_Dataset records:_
<<<<

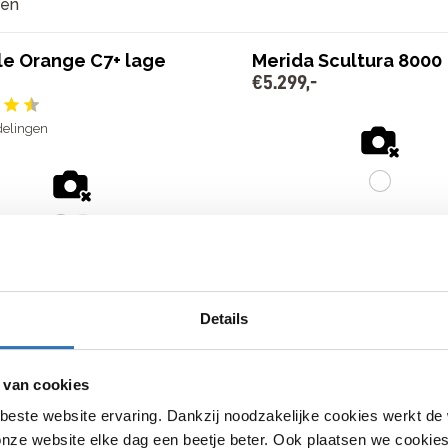
ten
le Orange C7+ lage
Merida Scultura 8000
€
5
.
299
,
-
delingen
12 Shimano Ultegra Di2 versnelling
Hydraulische schijfremmen
 Nexus versnellingen
Licht carbon frame
kes
€
5
.
299
,
-
o verlichting
Bekijk model
Details
jk model
 van cookies
beste website ervaring. Dankzij noodzakelijke cookies werkt de
nze website elke dag een beetje beter. Ook plaatsen we cookies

>>>>

_WHAT YOU HAVE TO DO:_
An exact copy of the entries, minus the pictures, is what to return.

_RESULT:_
ten
le Orange C7+ lage
Merida Scultura 8000
€
5
.
299
,
-
delingen
12 Shimano Ultegra Di2 versnelling
Hydraulische schijfremmen
 Nexus versnellingen
Licht carbon frame
kes
€
5
.
299
,
-
o verlichting
Bekijk model
Details
jk model
 van cookies
beste website ervaring. Dankzij noodzakelijke cookies werkt de
nze website elke dag een beetje beter. Ook plaatsen we cookies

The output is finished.